** Text segment follows **

WRD scientists are conducting an ongoing study to evaluate the spatial distribution, concentrations, and ultimate fate of various chemical pollutants that were discharged at the Massachusetts Military Reservation and have infiltrated into groundwater and local ponds in the upper Cape Cod area.
One part of this study reveals the impact of effluent from a decommissioned sewage-treatment plant that operated on the Massachusetts Military Reservation for almost 60 years, from 1936 to 1995. The effluent was dumped into infiltration beds, and the resultant sewage plume has been identified in groundwater samples approximately 6 km downgradient from the plant. (Groundwater flows "downgradient," from areas where the water table is higher to areas where it is lower.) A segment of this sewage plume currently discharges as groundwater along the shoreline of Ashumet Pond, originating from the infiltration beds approximately 500 m upgradient from the study site.
One of the components of sewage effluent is phosphorus (P), which in sufficient concentrations causes eutrophication of freshwater lakes, changing their condition from low biologic productivity and clear water to high biologic productivity and water made turbid by the accelerated growth of algae. Decomposition of the abundant algae reduces dissolved oxygen in the water, which can cause other organisms, such as fish and shellfish, to die. An estimated 516 metric tons of phosphorus was disposed of in the infiltration beds during the operation of the plant.

** End of Text segment **
** Extracted records follows **

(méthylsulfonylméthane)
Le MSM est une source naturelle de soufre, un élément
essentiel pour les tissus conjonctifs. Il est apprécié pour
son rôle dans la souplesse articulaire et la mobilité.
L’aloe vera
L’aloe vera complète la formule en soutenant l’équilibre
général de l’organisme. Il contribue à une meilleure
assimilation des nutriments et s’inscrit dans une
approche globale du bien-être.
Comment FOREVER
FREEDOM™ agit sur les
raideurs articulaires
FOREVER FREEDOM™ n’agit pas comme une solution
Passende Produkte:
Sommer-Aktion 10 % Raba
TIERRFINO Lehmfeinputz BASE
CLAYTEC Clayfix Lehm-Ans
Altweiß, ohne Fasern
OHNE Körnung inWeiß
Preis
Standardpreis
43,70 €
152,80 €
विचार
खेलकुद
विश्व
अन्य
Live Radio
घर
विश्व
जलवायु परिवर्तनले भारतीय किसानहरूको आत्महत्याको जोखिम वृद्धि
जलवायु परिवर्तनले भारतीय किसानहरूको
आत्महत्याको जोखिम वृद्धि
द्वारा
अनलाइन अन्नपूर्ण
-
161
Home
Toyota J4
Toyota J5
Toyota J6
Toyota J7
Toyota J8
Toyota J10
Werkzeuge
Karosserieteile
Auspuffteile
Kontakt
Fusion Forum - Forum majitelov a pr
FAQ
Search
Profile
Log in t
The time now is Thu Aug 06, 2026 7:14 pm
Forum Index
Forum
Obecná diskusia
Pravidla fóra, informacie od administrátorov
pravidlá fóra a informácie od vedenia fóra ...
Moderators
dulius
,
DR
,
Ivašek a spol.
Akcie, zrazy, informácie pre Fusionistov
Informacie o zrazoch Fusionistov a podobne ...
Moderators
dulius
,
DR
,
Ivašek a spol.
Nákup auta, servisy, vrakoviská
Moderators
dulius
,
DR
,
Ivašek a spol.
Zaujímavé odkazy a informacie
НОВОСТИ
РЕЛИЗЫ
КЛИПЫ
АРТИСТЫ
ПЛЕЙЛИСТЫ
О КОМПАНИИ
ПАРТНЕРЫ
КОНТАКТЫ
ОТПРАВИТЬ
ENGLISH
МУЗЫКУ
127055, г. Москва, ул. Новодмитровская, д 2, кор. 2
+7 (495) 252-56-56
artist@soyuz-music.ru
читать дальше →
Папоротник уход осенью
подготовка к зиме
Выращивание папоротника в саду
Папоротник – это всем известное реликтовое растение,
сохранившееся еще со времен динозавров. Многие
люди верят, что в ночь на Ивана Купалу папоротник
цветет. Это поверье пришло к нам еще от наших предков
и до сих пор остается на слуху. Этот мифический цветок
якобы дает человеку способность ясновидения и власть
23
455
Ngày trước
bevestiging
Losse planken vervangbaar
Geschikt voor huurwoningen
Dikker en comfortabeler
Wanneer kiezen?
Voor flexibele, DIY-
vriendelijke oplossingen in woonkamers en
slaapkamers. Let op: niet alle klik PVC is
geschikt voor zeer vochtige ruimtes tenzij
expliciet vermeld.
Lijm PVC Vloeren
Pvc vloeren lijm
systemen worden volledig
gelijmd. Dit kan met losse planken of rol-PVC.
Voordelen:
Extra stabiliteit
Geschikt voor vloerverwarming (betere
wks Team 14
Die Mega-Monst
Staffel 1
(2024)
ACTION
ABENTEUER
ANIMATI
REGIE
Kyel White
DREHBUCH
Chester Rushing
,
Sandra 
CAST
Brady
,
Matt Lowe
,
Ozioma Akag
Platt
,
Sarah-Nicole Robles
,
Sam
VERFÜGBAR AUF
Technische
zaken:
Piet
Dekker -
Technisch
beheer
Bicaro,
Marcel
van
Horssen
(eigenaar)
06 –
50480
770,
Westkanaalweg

** End of Extracted records **

# [Task set]
A. In the Cape Cod pollution text, how can phosphorus from sewage effluent lead to the death of fish and shellfish?
B. Could you edit the part of the Cape Cod pollution text that opens with the words containing "WRD scientists are" and closes with "Cape Cod area.", changing "Massachusetts Military Reservation" to "military base"?
The items have no connection to the Cape Cod pollution text.

# [List of answers]
A. In sufficient concentrations, phosphorus causes eutrophication of freshwater lakes, speeding up the growth of algae. When the abundant algae decompose, they reduce dissolved oxygen in the water, which can cause organisms such as fish and shellfish to die.

B.
WRD scientists are conducting an ongoing study to evaluate the spatial distribution, concentrations, and ultimate fate of various chemical pollutants that were discharged at the military base and have infiltrated into groundwater and local ponds in the upper Cape Cod area.